Reproduce the text of all the records below line for line, keeping every character, line break, and punctuation mark unchanged.

§ **Available data**:
<<<<

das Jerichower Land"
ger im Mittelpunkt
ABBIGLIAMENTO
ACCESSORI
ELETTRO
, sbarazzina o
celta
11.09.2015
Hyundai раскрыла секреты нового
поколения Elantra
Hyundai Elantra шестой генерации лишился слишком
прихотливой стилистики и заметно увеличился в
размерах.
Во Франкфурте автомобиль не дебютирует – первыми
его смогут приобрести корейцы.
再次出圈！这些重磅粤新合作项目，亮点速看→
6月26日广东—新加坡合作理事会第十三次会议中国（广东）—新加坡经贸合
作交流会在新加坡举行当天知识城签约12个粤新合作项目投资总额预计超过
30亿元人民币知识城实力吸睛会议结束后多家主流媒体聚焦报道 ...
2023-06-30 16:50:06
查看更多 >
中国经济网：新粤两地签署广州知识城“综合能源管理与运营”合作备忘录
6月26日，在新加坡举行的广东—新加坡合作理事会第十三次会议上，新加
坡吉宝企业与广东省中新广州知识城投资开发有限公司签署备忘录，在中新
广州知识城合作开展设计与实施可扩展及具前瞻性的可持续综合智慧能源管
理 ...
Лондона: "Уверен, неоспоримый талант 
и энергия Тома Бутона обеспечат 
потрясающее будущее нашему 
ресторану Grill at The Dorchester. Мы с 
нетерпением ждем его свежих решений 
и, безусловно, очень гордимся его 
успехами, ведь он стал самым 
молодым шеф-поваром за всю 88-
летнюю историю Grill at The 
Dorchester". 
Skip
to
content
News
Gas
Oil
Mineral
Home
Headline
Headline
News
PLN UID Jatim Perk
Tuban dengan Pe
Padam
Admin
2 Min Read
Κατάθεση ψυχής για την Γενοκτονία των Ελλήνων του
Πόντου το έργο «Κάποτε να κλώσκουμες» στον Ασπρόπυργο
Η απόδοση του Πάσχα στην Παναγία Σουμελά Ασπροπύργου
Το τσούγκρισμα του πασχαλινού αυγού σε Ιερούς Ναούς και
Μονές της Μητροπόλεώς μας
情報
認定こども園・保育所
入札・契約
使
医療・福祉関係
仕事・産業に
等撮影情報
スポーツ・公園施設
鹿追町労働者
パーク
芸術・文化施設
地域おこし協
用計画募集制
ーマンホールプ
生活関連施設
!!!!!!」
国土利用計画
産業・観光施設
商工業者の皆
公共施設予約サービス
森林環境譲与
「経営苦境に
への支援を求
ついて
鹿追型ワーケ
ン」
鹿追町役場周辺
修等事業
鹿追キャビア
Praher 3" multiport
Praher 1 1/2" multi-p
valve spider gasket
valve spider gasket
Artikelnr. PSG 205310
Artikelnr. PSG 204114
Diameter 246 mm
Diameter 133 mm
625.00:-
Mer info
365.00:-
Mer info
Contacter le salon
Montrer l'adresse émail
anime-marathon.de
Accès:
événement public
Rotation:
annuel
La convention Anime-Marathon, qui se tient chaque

>>>>

§ **Output of the task**:
das Jerichower Land"
ger im Mittelpunkt
ABBIGLIAMENTO
ACCESSORI
ELETTRO
, sbarazzina o
celta
11.09.2015
Hyundai раскрыла секреты нового
поколения Elantra
Hyundai Elantra шестой генерации лишился слишком
прихотливой стилистики и заметно увеличился в
размерах.
Во Франкфурте автомобиль не дебютирует – первыми
его смогут приобрести корейцы.
再次出圈！这些重磅粤新合作项目，亮点速看→
6月26日广东—新加坡合作理事会第十三次会议中国（广东）—新加坡经贸合
作交流会在新加坡举行当天知识城签约12个粤新合作项目投资总额预计超过
30亿元人民币知识城实力吸睛会议结束后多家主流媒体聚焦报道 ...
2023-06-30 16:50:06
查看更多 >
中国经济网：新粤两地签署广州知识城“综合能源管理与运营”合作备忘录
6月26日，在新加坡举行的广东—新加坡合作理事会第十三次会议上，新加
坡吉宝企业与广东省中新广州知识城投资开发有限公司签署备忘录，在中新
广州知识城合作开展设计与实施可扩展及具前瞻性的可持续综合智慧能源管
理 ...
Лондона: "Уверен, неоспоримый талант 
и энергия Тома Бутона обеспечат 
потрясающее будущее нашему 
ресторану Grill at The Dorchester. Мы с 
нетерпением ждем его свежих решений 
и, безусловно, очень гордимся его 
успехами, ведь он стал самым 
молодым шеф-поваром за всю 88-
летнюю историю Grill at The 
Dorchester". 
Skip
to
content
News
Gas
Oil
Mineral
Home
Headline
Headline
News
PLN UID Jatim Perk
Tuban dengan Pe
Padam
Admin
2 Min Read
Κατάθεση ψυχής για την Γενοκτονία των Ελλήνων του
Πόντου το έργο «Κάποτε να κλώσκουμες» στον Ασπρόπυργο
Η απόδοση του Πάσχα στην Παναγία Σουμελά Ασπροπύργου
Το τσούγκρισμα του πασχαλινού αυγού σε Ιερούς Ναούς και
Μονές της Μητροπόλεώς μας
情報
認定こども園・保育所
入札・契約
使
医療・福祉関係
仕事・産業に
等撮影情報
スポーツ・公園施設
鹿追町労働者
パーク
芸術・文化施設
地域おこし協
用計画募集制
ーマンホールプ
生活関連施設
!!!!!!」
国土利用計画
産業・観光施設
商工業者の皆
公共施設予約サービス
森林環境譲与
「経営苦境に
への支援を求
ついて
鹿追型ワーケ
ン」
鹿追町役場周辺
修等事業
鹿追キャビア
Praher 3" multiport
Praher 1 1/2" multi-p
valve spider gasket
valve spider gasket
Artikelnr. PSG 205310
Artikelnr. PSG 204114
Diameter 246 mm
Diameter 133 mm
625.00:-
Mer info
365.00:-
Mer info
Contacter le salon
Montrer l'adresse émail
anime-marathon.de
Accès:
événement public
Rotation:
annuel
La convention Anime-Marathon, qui se tient chaque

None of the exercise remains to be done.